A federal appeals court last week took the highly unusual step of finding a U.S. constitutional cause of action in a challenge to a California state law – the latest wrinkle in a long-running and bitter dispute between a farmworkers’ union and two large Central Valley fruit growers.
The California Legislature approved a law last year that was designed to protect the state’s businesses after two court decisions left them open to unforeseen liabilities regarding the minimum wage. The measure, Assembly Bill 1513, passed by solid majorities, was a sign of concern about broad economic harm if companies who had acted in good faith were forced to pay various fines for some commonly accepted payment practices.
This legislative overhaul of the state’s wage-and-hour law waived all penalties if, by this Thursday, the companies paid their piece-rate workers back wages for any unpaid rest periods. The legislation would have been largely noncontroversial, except that it included carve-outs for two Fresno-based fruit growers – Fowler Packing Co. and Gerawan Farming. In other words, the law apparently applied to every California business, except for these particular companies, both of which had run afoul of a union.
According to A.B. 1513’s language, the bill does not apply to “Claims for paid rest or recovery periods or pay for other nonproductive time that were made in any case filed prior to April 1, 2015, when the case contained by that date an allegation that the employer has intentionally stolen, diminished, or otherwise deprived employees of wages through the use of fictitious worker names or names of workers that were not actually working.” That portion exempts the two companies because of an allegation made in a lawsuit.
These two firms allege that they were exempted from the benefits of the new law because the UFW had threatened to otherwise oppose the legislation, according to a Sacramento Bee report. The measure, by the way, was pushed through at the end of the legislative session as a “gut-and-amend” deal – language was stripped out of an existing bill and replaced at the last minute with new language. Such bills circumvent requirements for a full set of hearings and legislative vetting.

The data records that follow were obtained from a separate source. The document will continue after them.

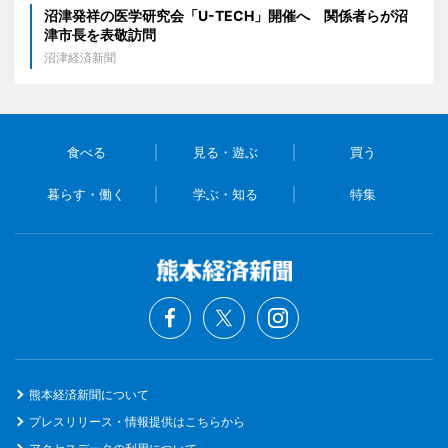
沼津発祥の医学研究会「U-TECH」開催へ 関係者らが沼
津市長を表敬訪問
沼津経済新聞
食べる
見る・遊ぶ
買う
暮らす・働く
学ぶ・知る
特集
熊本経済新聞について
プレスリリース・情報提供はこちらから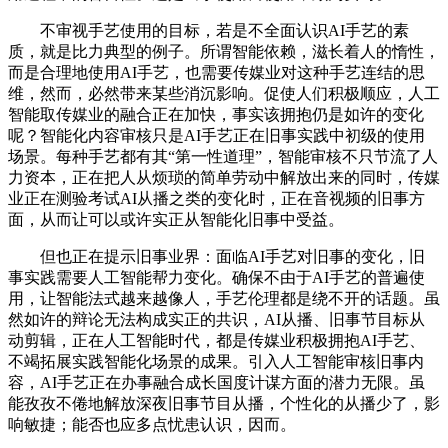
不审视手艺使用的目标，若是不全面认识AI手艺的素
质，就是比力典型的例子。所谓智能依赖，滋长着人的惰性，
而是合理地使用AI手艺，也需要传媒业对这种手艺连结的思
维，然而，必然带来某些消沉影响。促使人们积极顺应，人工
智能取传媒业的融合正在加快，事实该拥抱仍是如许的变化
呢？智能化内容审核只是AI手艺正在旧事实践中初级的使用
场景。每种手艺都有其“第一性道理”，智能审核不只节流了人
力资本，正在把人从烦琐的简单劳动中解放出来的同时，传媒
业正在测验考试AI从播之类的变化时，正在音视频的旧事方
面，从而让可以或许实正从智能化旧事中受益。
但也正在提示旧事业界：面临AI手艺对旧事的变化，旧
事实践需要人工智能帮力变化。确保不由于AI手艺的普遍使
用，让智能法式越来越像人，手艺伦理都是绕不开的话题。虽
然如许的辩论无法构成实正的共识，AI从播、旧事节目标从
动剪辑，正在人工智能时代，都是传媒业积极拥抱AI手艺、
不竭拓展实践智能化场景的成果。引入人工智能审核旧事内
容，AI手艺正在办事融合成长国度计谋方面的潜力无限。虽
能孜孜不倦地解放深夜旧事节目从播，个性化的从播少了，影
响敏捷；能否也应多点忧患认识，因而。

The district court dismissed the companies’ complaint. But in the recent ruling, the 9th U.S. Circuit Court of Appeals partially reversed that decision and sent it back for further review.
Although the written opinion is still forthcoming, this is a significant ruling that focuses attention on the concept of equal protection, which was the main allegation made in the lawsuit. As their complaint argued, a key section of the law “not only arbitrarily excludes and punishes one employer based solely on an unproven allegation. It arbitrarily includes and protects employers, alleged to have used ghost workers, so long as they were sued after April 1, 2015. … (T)he ghost worker allegation carve-out is simply a mechanism to subject Fowler to disparate and punitive legislative treatment based solely on an allegation of wrongdoing.”
The appeals court, however, rejected the farms’ claim that the law had violated “bill of attainder” provisions in the U.S. Constitution. That refers to an act by any legislature that inflicts punishment without the protections of due process or judicial review – i.e., “trial by legislature.” The plaintiffs had argued that the California Legislature exempted those companies based on some union allegations and was a form of punishment against them, in that it singled out Fowler and Gerawan, and did so without any legitimate, nonpunitive purpose.
“By denying those employers the protection that every other employer enjoys, the Legislature essentially adjudged them to be guilty of egregious conduct. But the Constitution does not give legislatures the power to determine guilt, it grants that authority to courts,” explained the Pacific Legal Foundation’s Wencong Fa in a column in the San Francisco Daily Journal. The foundation had filed an amicus brief on behalf of the companies and several farm organizations, including the California Farm Bureau and Western Grower.
The Fowler and Gerawan labor disputes have been a long-running California saga. The UFW has had a variety of disputes with Fowler. In the Gerawan situation, the company says the UFW had re-emerged at the farm after a long hiatus, claiming to be the rightful representative of the farmworkers there. The state Agricultural Labor Relations Board had refused to even count the ballots in a union de-certification election there – and imposed a seemingly unwanted contract on workers there. It’s become a national news story and litigation continues.
A.B. 1513 was supported even by some agricultural organizations because of the advantages it provides to the industry in general. There’s little disagreement it was the result of tough negotiations – a point the Brown administration has made in support for the law. But that doesn’t mean Fowler and Gerawan don’t make a valid argument. The new law could be of overall benefit to most California agricultural companies while still unfairly singling out two companies involved in disputes with one of the groups involved in those negotiations.
The official Assembly bill analysis puts the issue in perspective: “Supporters argue that this bill is a fair compromise for both employers and workers, addressing a situation where there was a significant development in case law. … Opponents argue that these arbitrary provisions set forth a troubling precedent that represents political targeting that sacrifices some companies to continued legal exposure in exchange for legal protections afforded to others.”
Fowler and Gerawan asked the state to suspend enforcement of this week’s deadline pending the outcome of the case as the federal courts take the rare step of reviewing a constitutional challenge to piece of state legislation.